Interview: Dana Fowley, Rape victim

IT IS the simplest word in the world, the most natural. Almost every language on earth has developed a word for mother that is closely linked to the first distinguishable sounds a human baby makes. Ma, mama, mae, ami. That's how instinctive we feel the concept of mother is. But Dana Fowley is struggling. The word will not form easily on her lips. It requires effort. "I hate saying the word mum," she says. "I hate it."

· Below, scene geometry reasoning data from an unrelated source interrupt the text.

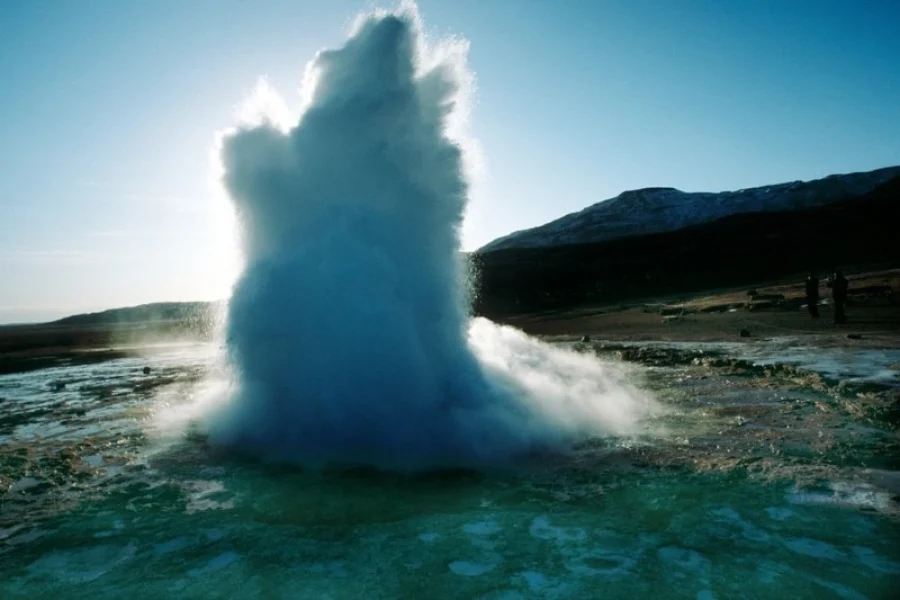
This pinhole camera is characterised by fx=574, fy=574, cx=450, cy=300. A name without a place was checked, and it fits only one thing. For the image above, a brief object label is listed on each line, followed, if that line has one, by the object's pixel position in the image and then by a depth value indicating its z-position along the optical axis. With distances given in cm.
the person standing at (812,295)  1875
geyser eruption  732
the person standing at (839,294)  1706
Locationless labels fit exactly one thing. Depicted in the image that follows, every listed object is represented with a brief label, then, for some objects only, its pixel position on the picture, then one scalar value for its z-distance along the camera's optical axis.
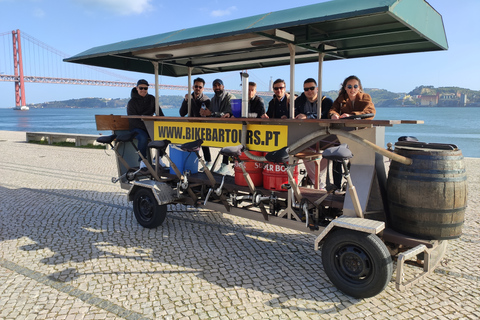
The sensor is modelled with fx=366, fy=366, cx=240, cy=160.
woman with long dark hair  4.32
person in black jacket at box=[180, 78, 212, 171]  6.83
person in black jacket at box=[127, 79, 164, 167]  6.30
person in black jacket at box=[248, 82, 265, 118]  6.02
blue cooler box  5.78
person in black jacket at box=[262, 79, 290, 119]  5.82
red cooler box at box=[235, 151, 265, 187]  4.92
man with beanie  6.22
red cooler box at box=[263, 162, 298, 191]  4.64
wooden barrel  3.23
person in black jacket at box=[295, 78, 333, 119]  5.30
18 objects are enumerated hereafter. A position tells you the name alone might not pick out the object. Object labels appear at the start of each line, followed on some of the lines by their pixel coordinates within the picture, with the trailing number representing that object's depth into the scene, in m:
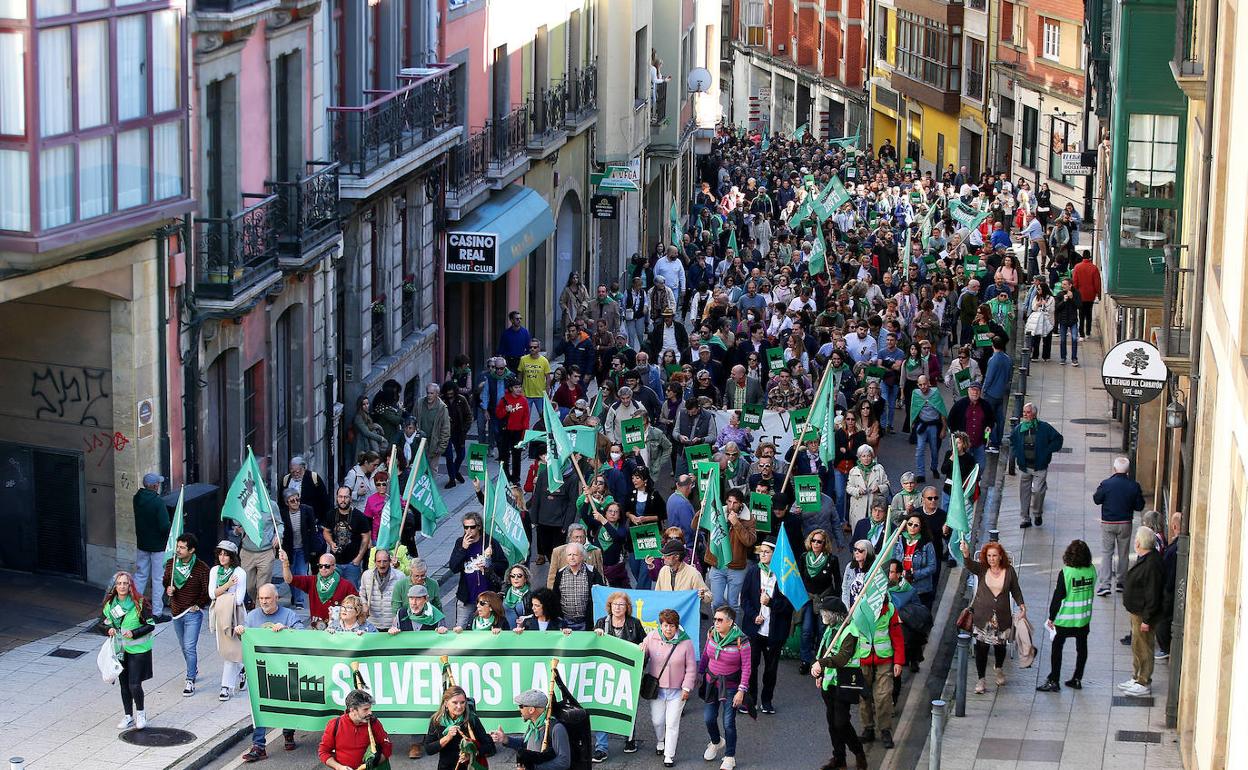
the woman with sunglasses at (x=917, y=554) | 20.83
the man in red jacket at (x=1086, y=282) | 38.62
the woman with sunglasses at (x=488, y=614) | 18.41
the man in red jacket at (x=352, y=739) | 15.88
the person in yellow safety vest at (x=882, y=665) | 18.55
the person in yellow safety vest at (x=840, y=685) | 17.94
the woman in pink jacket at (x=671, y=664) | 18.12
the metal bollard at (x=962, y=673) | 19.53
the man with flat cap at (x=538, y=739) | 15.92
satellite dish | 58.34
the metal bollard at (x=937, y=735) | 16.98
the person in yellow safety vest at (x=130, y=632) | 18.66
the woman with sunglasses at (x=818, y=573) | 20.53
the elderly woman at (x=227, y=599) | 19.11
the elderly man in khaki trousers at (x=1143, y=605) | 20.38
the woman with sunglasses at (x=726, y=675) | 18.25
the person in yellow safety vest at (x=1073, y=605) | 20.23
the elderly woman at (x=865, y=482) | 23.86
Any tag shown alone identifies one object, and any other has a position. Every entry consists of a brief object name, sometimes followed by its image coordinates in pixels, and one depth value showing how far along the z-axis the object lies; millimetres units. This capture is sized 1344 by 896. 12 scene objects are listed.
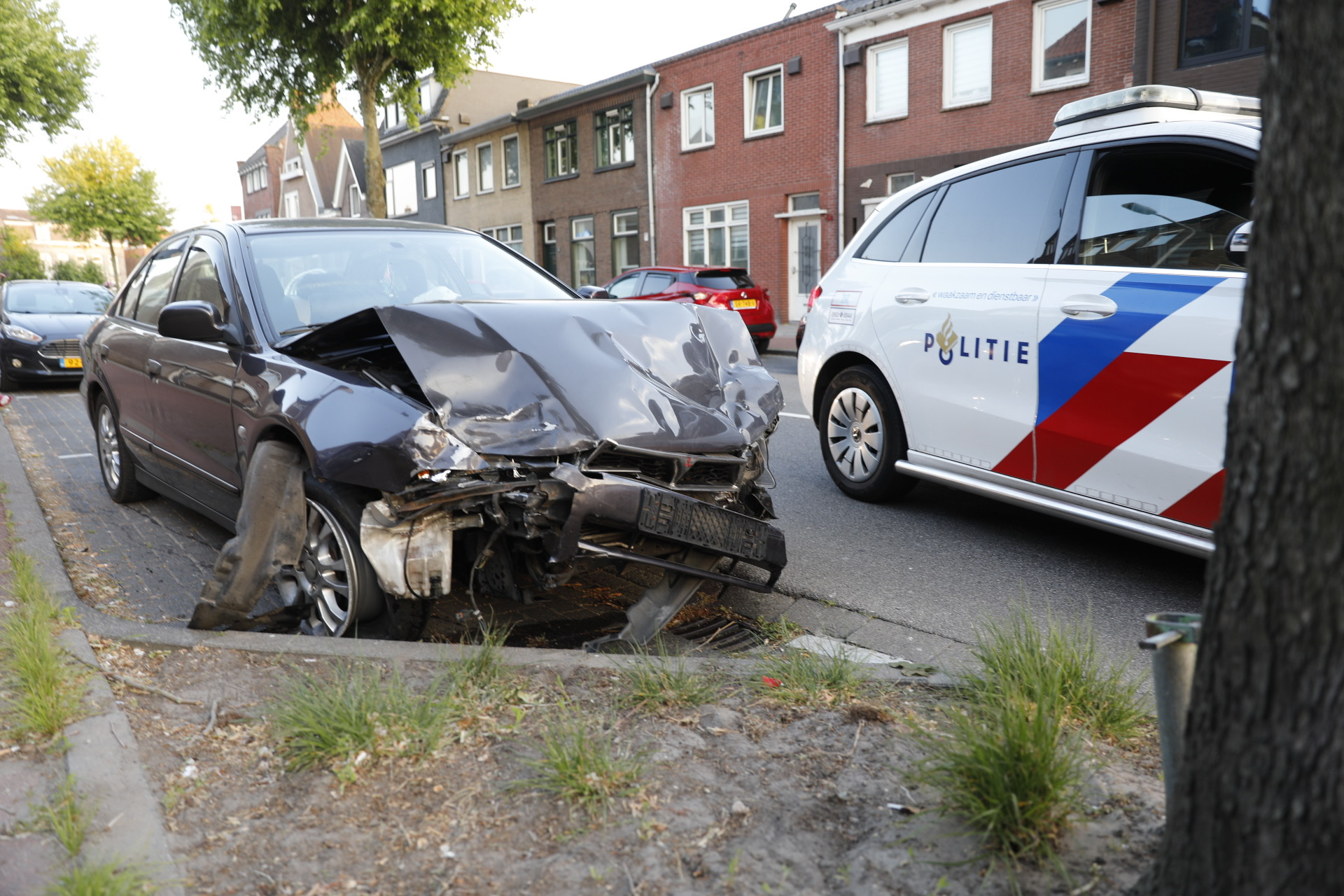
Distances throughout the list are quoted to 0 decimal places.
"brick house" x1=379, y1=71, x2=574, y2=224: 37156
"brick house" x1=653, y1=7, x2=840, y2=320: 22156
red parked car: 17625
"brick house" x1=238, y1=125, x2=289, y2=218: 57594
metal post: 1850
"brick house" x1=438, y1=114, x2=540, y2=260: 32531
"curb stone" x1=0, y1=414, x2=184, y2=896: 2133
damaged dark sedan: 3246
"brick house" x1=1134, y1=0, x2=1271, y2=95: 14742
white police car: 3924
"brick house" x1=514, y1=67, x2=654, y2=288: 27500
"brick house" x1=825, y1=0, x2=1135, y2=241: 17375
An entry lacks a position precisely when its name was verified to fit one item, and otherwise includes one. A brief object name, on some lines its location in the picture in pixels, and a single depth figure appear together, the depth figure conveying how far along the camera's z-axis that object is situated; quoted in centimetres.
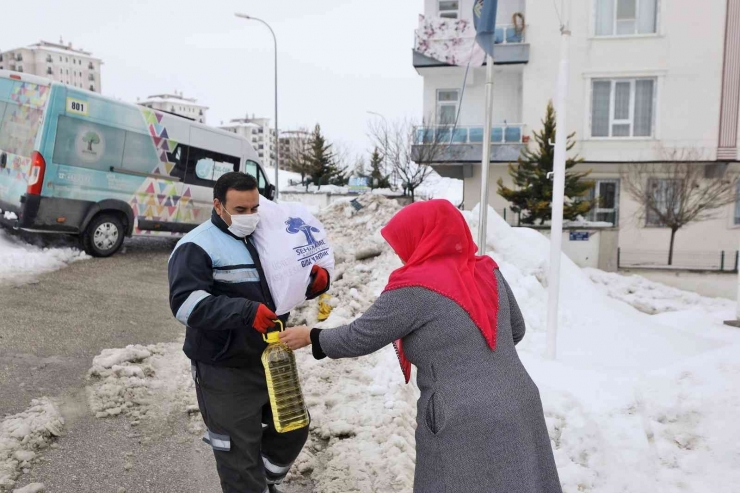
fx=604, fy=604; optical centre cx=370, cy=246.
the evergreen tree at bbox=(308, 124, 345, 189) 4325
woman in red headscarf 239
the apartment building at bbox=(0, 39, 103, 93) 10669
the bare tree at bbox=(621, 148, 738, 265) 1855
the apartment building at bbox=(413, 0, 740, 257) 1978
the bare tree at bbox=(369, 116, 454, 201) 2202
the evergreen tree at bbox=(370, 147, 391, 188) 3675
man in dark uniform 302
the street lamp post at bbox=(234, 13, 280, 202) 2893
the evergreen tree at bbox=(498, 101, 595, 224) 1786
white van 941
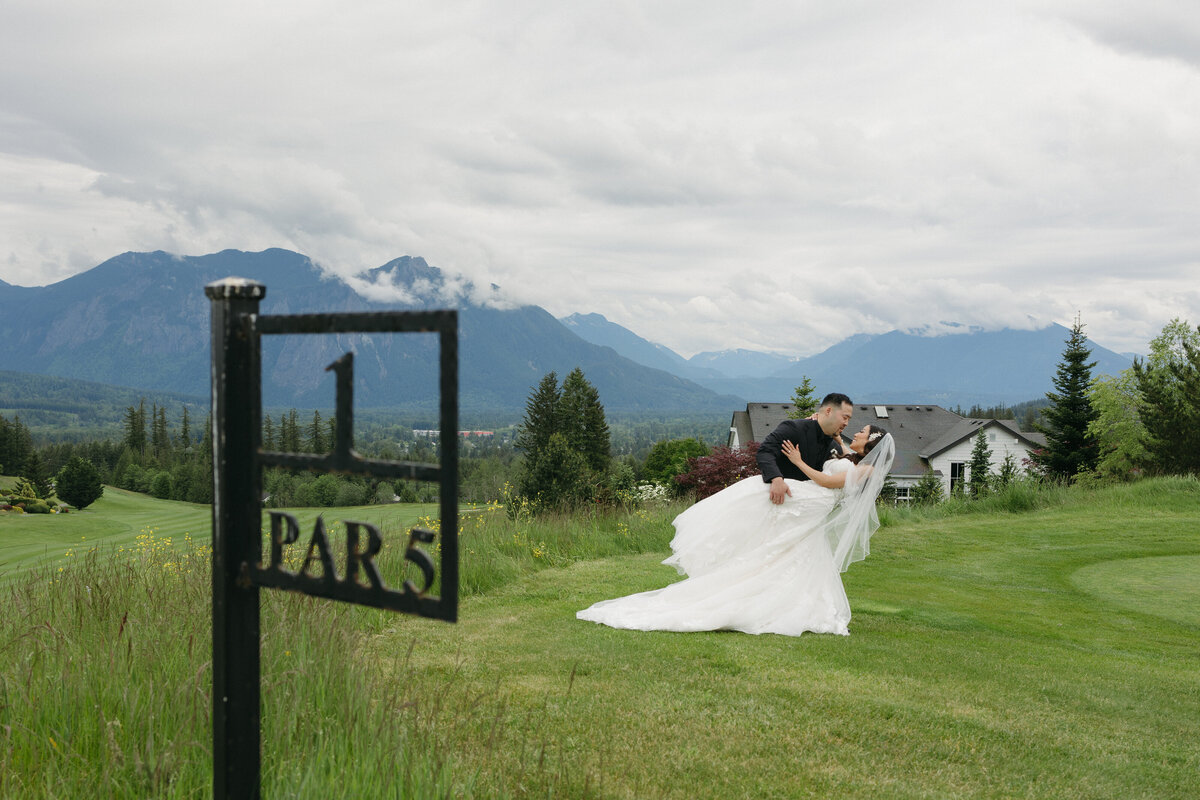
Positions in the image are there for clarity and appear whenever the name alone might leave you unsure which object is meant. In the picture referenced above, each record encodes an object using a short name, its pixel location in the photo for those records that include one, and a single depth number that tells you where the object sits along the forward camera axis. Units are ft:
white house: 190.08
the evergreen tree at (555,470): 114.42
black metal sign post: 6.18
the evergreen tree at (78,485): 140.05
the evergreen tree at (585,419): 220.02
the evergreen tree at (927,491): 97.86
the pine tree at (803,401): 155.46
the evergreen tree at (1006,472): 89.40
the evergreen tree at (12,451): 179.52
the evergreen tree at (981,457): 167.53
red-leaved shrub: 87.97
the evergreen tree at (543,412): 217.15
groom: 26.35
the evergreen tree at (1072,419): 137.18
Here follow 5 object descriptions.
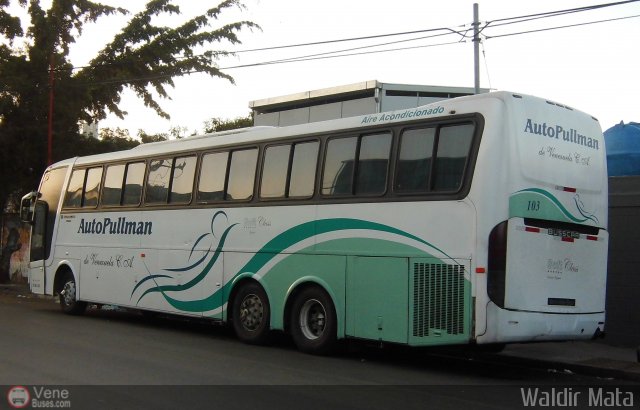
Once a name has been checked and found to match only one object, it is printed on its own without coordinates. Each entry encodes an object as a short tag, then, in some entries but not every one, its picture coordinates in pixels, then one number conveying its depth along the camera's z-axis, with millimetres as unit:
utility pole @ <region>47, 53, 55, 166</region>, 23092
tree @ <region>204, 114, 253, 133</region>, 49281
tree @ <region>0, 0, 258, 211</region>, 24156
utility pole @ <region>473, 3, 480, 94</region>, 17797
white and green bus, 9773
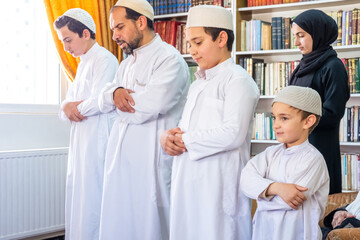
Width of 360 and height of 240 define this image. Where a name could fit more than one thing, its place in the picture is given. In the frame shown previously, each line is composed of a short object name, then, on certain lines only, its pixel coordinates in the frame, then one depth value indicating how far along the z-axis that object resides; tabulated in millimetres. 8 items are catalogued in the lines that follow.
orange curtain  3994
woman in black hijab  2334
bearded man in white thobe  2484
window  3959
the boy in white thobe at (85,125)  2939
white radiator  3578
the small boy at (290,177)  1847
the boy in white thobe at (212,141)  2051
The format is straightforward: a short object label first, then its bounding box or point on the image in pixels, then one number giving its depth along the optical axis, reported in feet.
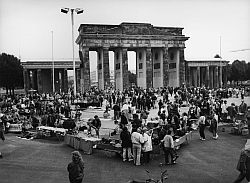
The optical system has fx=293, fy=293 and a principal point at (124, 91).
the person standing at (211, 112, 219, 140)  56.65
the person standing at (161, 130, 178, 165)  39.83
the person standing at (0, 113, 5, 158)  45.44
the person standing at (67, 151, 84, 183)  25.00
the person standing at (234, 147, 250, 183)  27.81
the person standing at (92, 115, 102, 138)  57.35
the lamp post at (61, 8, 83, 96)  100.58
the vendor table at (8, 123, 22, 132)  68.09
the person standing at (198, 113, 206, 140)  56.08
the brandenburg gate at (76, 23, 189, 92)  217.36
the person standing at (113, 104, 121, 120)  80.37
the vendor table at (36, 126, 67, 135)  58.13
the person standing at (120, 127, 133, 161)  40.68
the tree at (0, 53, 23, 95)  227.20
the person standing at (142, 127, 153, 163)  39.78
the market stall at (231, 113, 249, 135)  60.83
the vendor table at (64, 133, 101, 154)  45.83
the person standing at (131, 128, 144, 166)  39.27
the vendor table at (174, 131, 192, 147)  46.60
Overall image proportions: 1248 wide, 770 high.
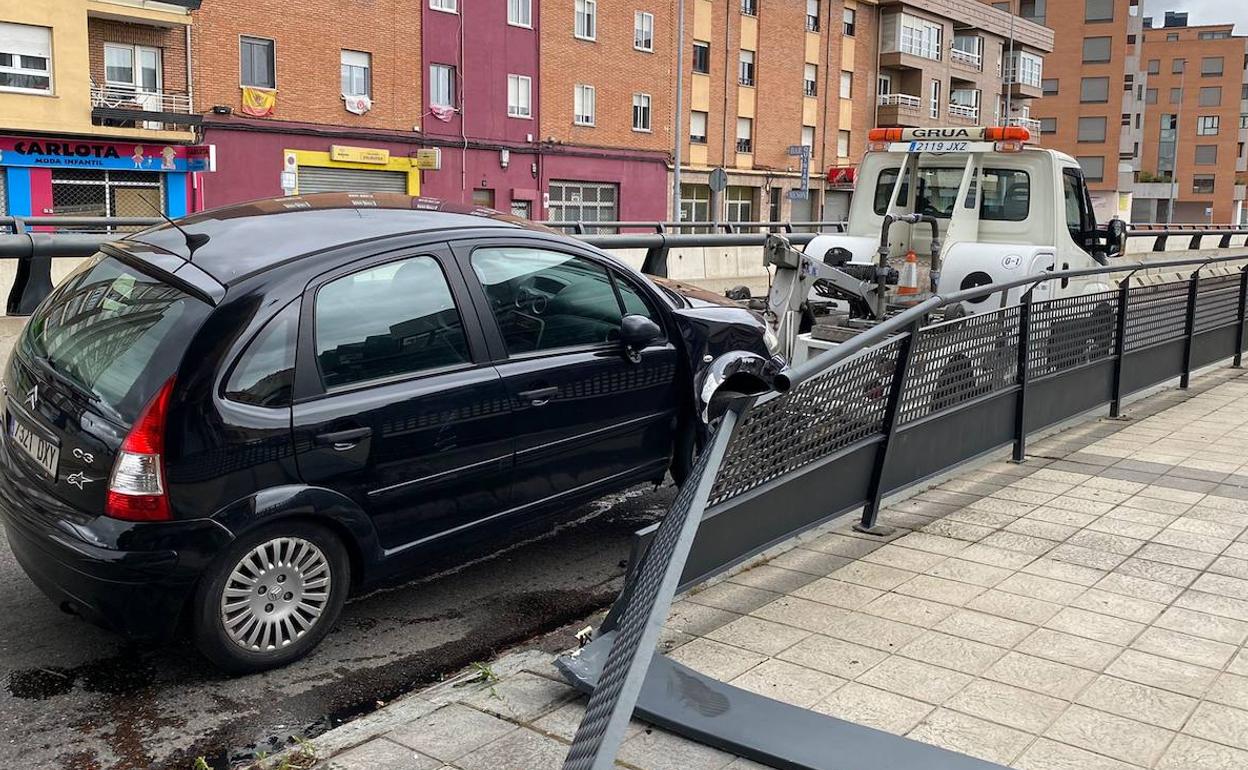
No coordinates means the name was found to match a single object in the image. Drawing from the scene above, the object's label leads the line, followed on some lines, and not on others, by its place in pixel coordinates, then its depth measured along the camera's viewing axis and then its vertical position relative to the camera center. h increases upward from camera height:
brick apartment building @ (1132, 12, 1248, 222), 103.25 +9.48
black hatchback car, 3.94 -0.76
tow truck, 9.35 -0.11
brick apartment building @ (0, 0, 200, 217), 28.64 +2.53
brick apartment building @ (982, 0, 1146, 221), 84.31 +10.45
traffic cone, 9.76 -0.52
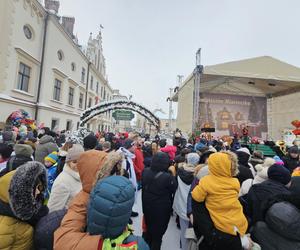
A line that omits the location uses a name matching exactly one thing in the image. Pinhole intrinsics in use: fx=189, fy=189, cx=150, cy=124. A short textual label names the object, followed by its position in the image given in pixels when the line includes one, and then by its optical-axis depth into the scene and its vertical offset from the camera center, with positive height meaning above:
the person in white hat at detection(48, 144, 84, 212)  1.99 -0.61
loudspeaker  12.95 +0.63
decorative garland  14.82 +2.12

Betrayal is only possible by people of whom we have expectations. There are few more instinctive expectations than those a child has of its mother. Dana Fowley was just five when her stepfather, Billy King, first sexually abused her when they were alone together. The next day, she was relieved to see her mother, Caroline Dunsmore, at home when she arrived back from school. Her mother had never been very warm, but Dana noticed how strangely cold her eyes were that day. Dunsmore held her own child down while King raped her again.

Last year, the case of Vanessa George, the nursery worker convicted of abusing children in her care, brought the subject of female abusers to public attention. George's case was shocking because it seemed so unusual. In fact, Childline has recorded a 132 per cent increase in children reporting abuse by women in the last five years. In 2004, 993 children told the charity they had been abused by a woman. In 2009, that figure had risen to 2,142 and 445 of those cases were in Scotland. "The majority of sexual abuse is perpetrated by men," acknowledges Dr Lisa Bunting, a senior researcher with the NSPCC, "but you do no service whatsoever to victims if you don't acknowledge abuse by women. What do you do when those cases occur if you can't get your head round it?"